▸ Work to complete:
Pictures aside, repeat every entry exactly.

▸ Records provided:

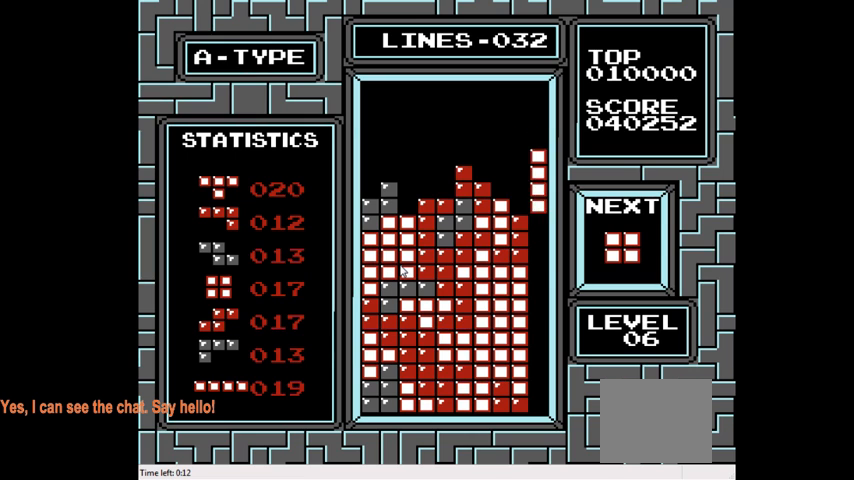
{"buttons": ["DPAD_DOWN"], "right_stick": "center", "events": [[33, "DPAD_DOWN", "down"]]}
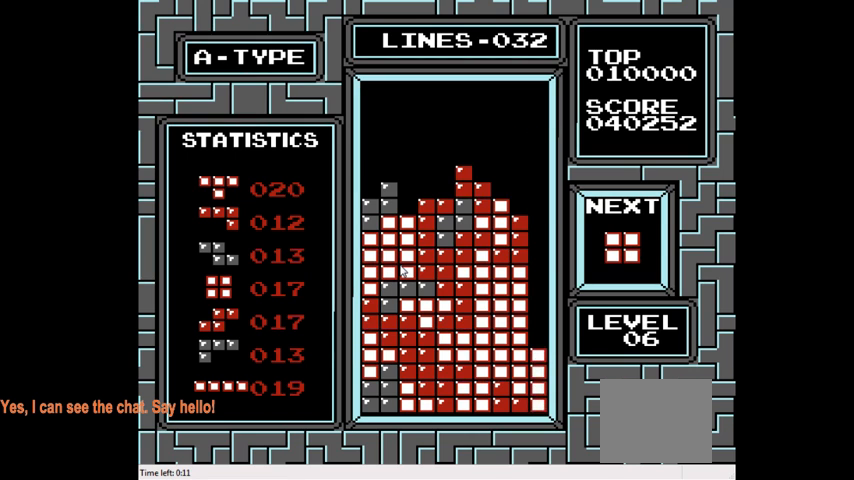
{"buttons": [], "right_stick": "center", "events": [[200, "DPAD_DOWN", "up"]]}
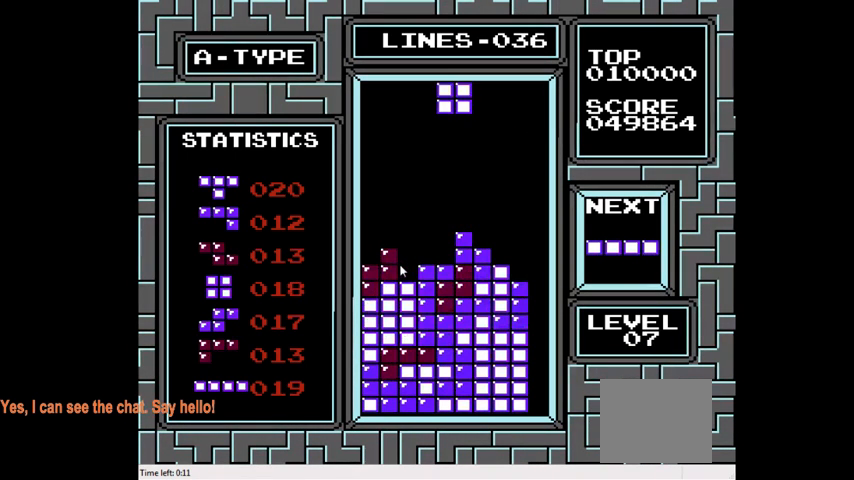
{"buttons": [], "right_stick": "center", "events": [[233, "DPAD_LEFT", "down"], [333, "DPAD_LEFT", "up"]]}
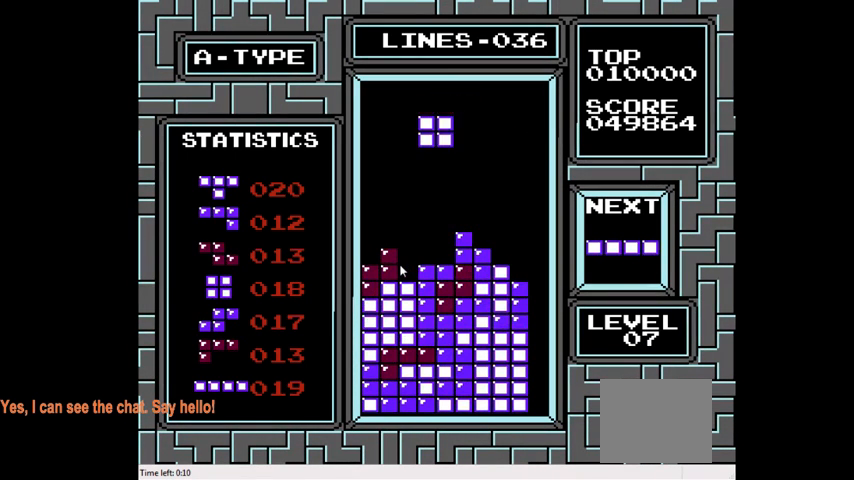
{"buttons": ["DPAD_DOWN"], "right_stick": "center", "events": [[333, "DPAD_DOWN", "down"]]}
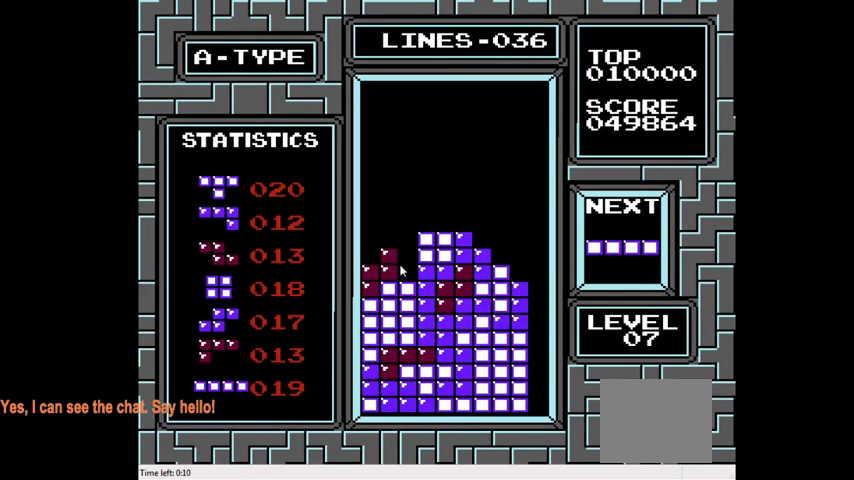
{"buttons": ["CIRCLE", "DPAD_RIGHT"], "right_stick": "center", "events": [[133, "DPAD_DOWN", "up"], [367, "DPAD_RIGHT", "down"], [433, "CIRCLE", "down"]]}
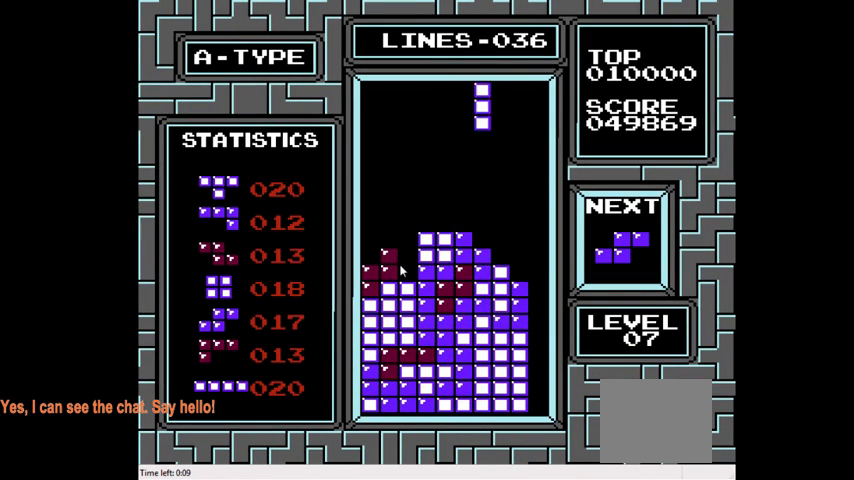
{"buttons": [], "right_stick": "center", "events": [[67, "CIRCLE", "up"], [500, "DPAD_RIGHT", "up"]]}
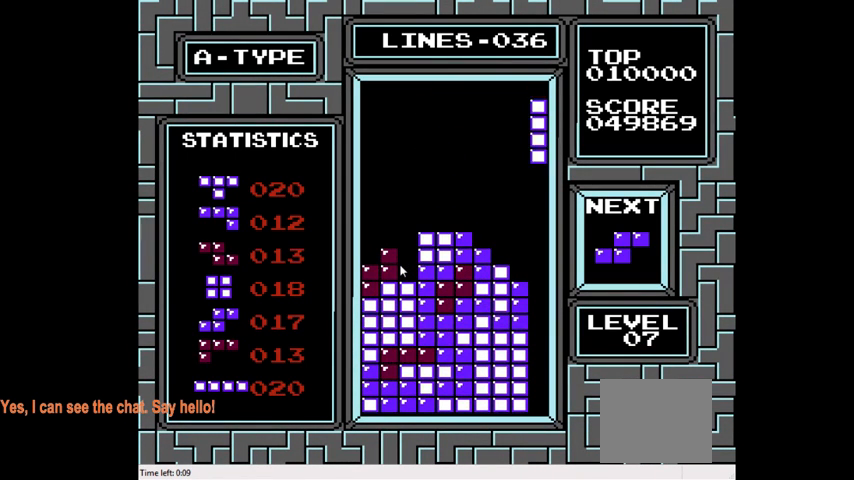
{"buttons": ["DPAD_DOWN"], "right_stick": "center", "events": [[133, "DPAD_DOWN", "down"]]}
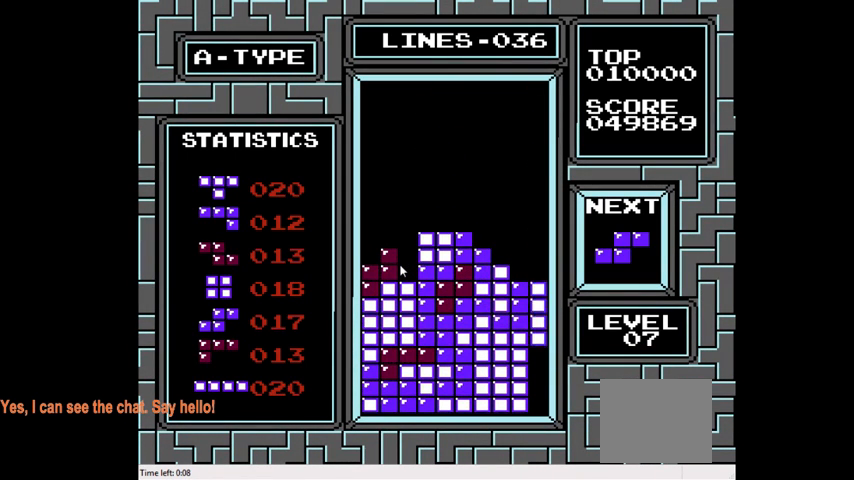
{"buttons": ["DPAD_RIGHT"], "right_stick": "center", "events": [[333, "DPAD_DOWN", "up"], [500, "DPAD_RIGHT", "down"]]}
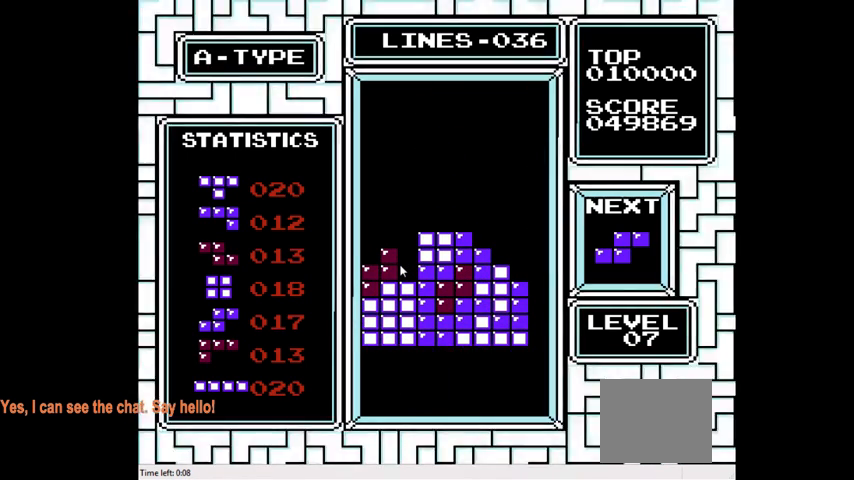
{"buttons": ["CIRCLE"], "right_stick": "center", "events": [[300, "DPAD_RIGHT", "up"], [467, "CIRCLE", "down"]]}
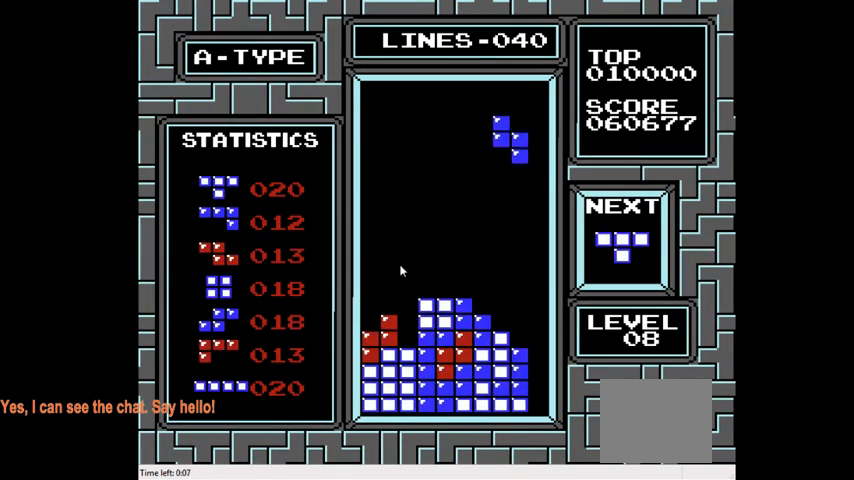
{"buttons": [], "right_stick": "center", "events": [[33, "DPAD_RIGHT", "down"], [67, "CIRCLE", "up"], [133, "DPAD_RIGHT", "up"], [400, "DPAD_LEFT", "down"], [467, "DPAD_LEFT", "up"]]}
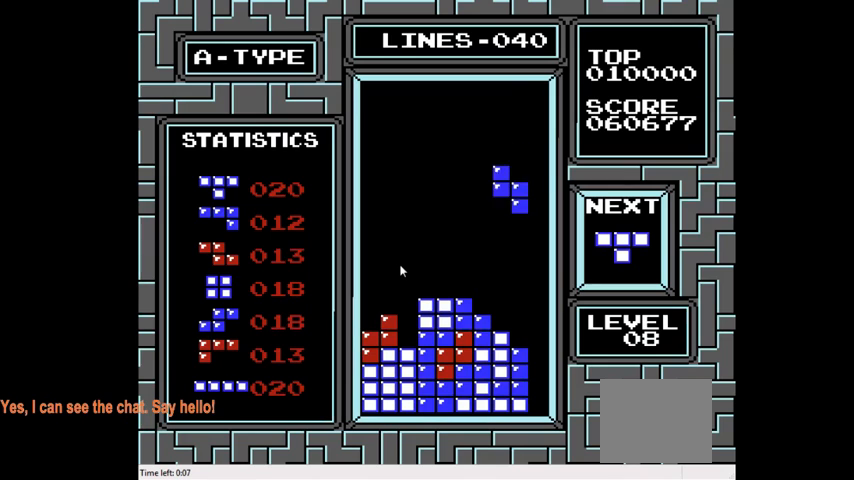
{"buttons": [], "right_stick": "center", "events": []}
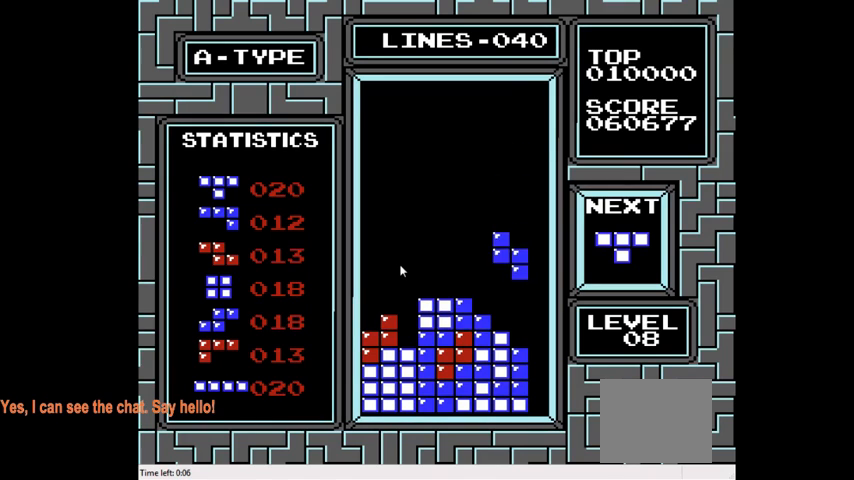
{"buttons": [], "right_stick": "center", "events": [[100, "DPAD_DOWN", "down"], [400, "DPAD_DOWN", "up"]]}
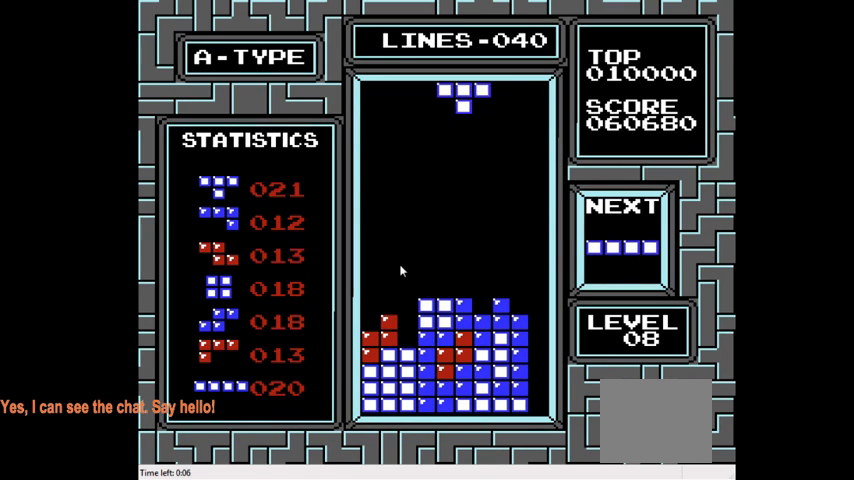
{"buttons": [], "right_stick": "center", "events": [[200, "DPAD_RIGHT", "down"], [300, "DPAD_RIGHT", "up"]]}
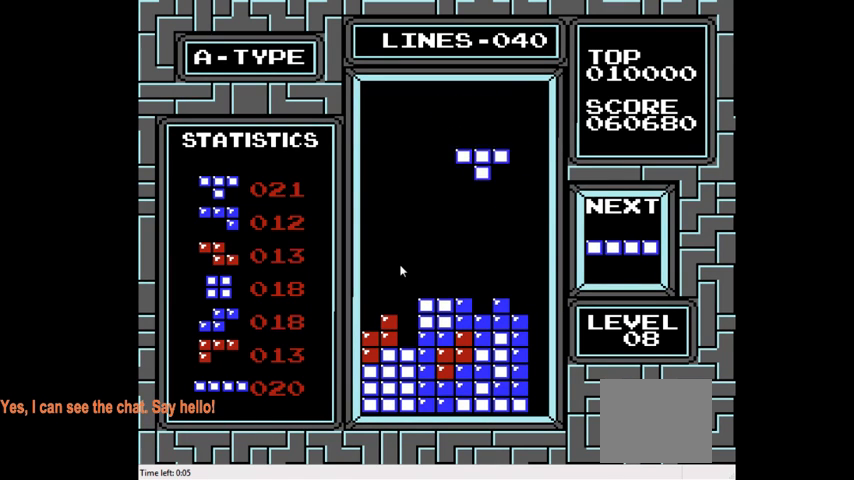
{"buttons": ["DPAD_DOWN"], "right_stick": "center", "events": [[433, "DPAD_DOWN", "down"]]}
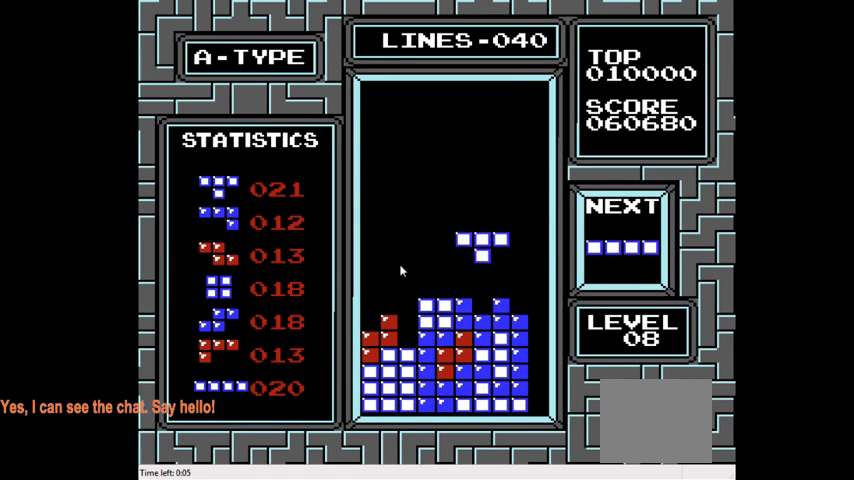
{"buttons": ["DPAD_RIGHT"], "right_stick": "center", "events": [[200, "DPAD_DOWN", "up"], [500, "DPAD_RIGHT", "down"]]}
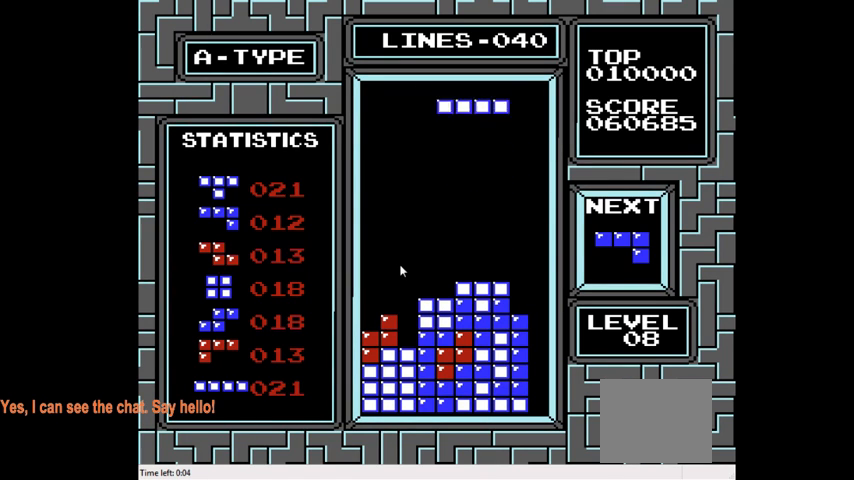
{"buttons": ["DPAD_RIGHT"], "right_stick": "center", "events": [[67, "CIRCLE", "down"], [167, "CIRCLE", "up"]]}
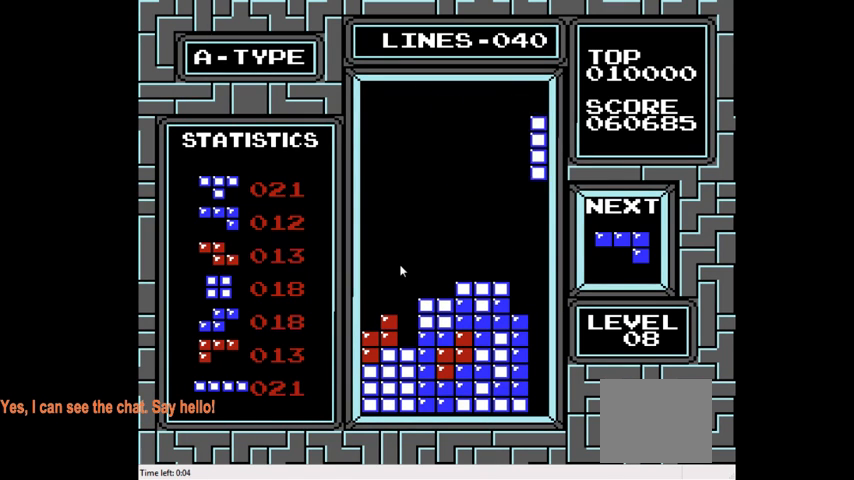
{"buttons": ["DPAD_DOWN"], "right_stick": "center", "events": [[100, "DPAD_RIGHT", "up"], [200, "DPAD_DOWN", "down"]]}
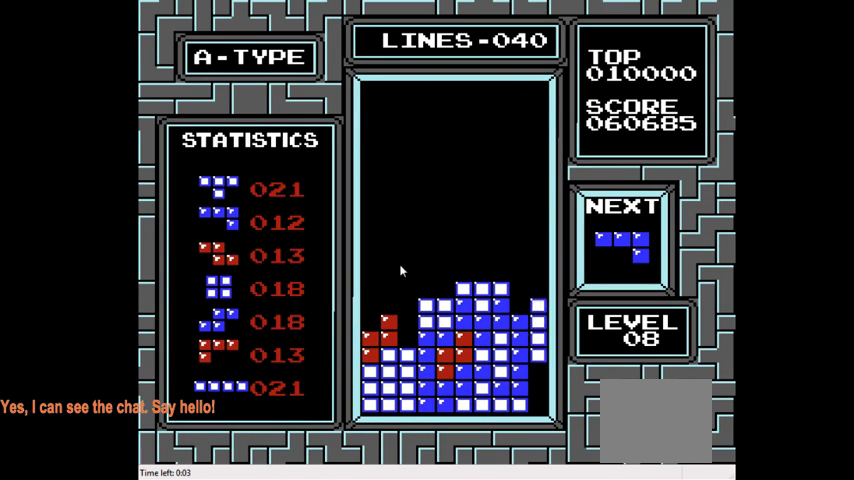
{"buttons": ["DPAD_LEFT"], "right_stick": "center", "events": [[333, "DPAD_DOWN", "up"], [467, "DPAD_LEFT", "down"]]}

▸ Worked solution:
{"buttons": ["DPAD_DOWN"], "right_stick": "center", "events": [[33, "DPAD_DOWN", "down"]]}
{"buttons": [], "right_stick": "center", "events": [[200, "DPAD_DOWN", "up"]]}
{"buttons": [], "right_stick": "center", "events": [[233, "DPAD_LEFT", "down"], [333, "DPAD_LEFT", "up"]]}
{"buttons": ["DPAD_DOWN"], "right_stick": "center", "events": [[333, "DPAD_DOWN", "down"]]}
{"buttons": ["CIRCLE", "DPAD_RIGHT"], "right_stick": "center", "events": [[133, "DPAD_DOWN", "up"], [367, "DPAD_RIGHT", "down"], [433, "CIRCLE", "down"]]}
{"buttons": [], "right_stick": "center", "events": [[67, "CIRCLE", "up"], [500, "DPAD_RIGHT", "up"]]}
{"buttons": ["DPAD_DOWN"], "right_stick": "center", "events": [[133, "DPAD_DOWN", "down"]]}
{"buttons": ["DPAD_RIGHT"], "right_stick": "center", "events": [[333, "DPAD_DOWN", "up"], [500, "DPAD_RIGHT", "down"]]}
{"buttons": ["CIRCLE"], "right_stick": "center", "events": [[300, "DPAD_RIGHT", "up"], [467, "CIRCLE", "down"]]}
{"buttons": [], "right_stick": "center", "events": [[33, "DPAD_RIGHT", "down"], [67, "CIRCLE", "up"], [133, "DPAD_RIGHT", "up"], [400, "DPAD_LEFT", "down"], [467, "DPAD_LEFT", "up"]]}
{"buttons": [], "right_stick": "center", "events": []}
{"buttons": [], "right_stick": "center", "events": [[100, "DPAD_DOWN", "down"], [400, "DPAD_DOWN", "up"]]}
{"buttons": [], "right_stick": "center", "events": [[200, "DPAD_RIGHT", "down"], [300, "DPAD_RIGHT", "up"]]}
{"buttons": ["DPAD_DOWN"], "right_stick": "center", "events": [[433, "DPAD_DOWN", "down"]]}
{"buttons": ["DPAD_RIGHT"], "right_stick": "center", "events": [[200, "DPAD_DOWN", "up"], [500, "DPAD_RIGHT", "down"]]}
{"buttons": ["DPAD_RIGHT"], "right_stick": "center", "events": [[67, "CIRCLE", "down"], [167, "CIRCLE", "up"]]}
{"buttons": ["DPAD_DOWN"], "right_stick": "center", "events": [[100, "DPAD_RIGHT", "up"], [200, "DPAD_DOWN", "down"]]}
{"buttons": ["DPAD_LEFT"], "right_stick": "center", "events": [[333, "DPAD_DOWN", "up"], [467, "DPAD_LEFT", "down"]]}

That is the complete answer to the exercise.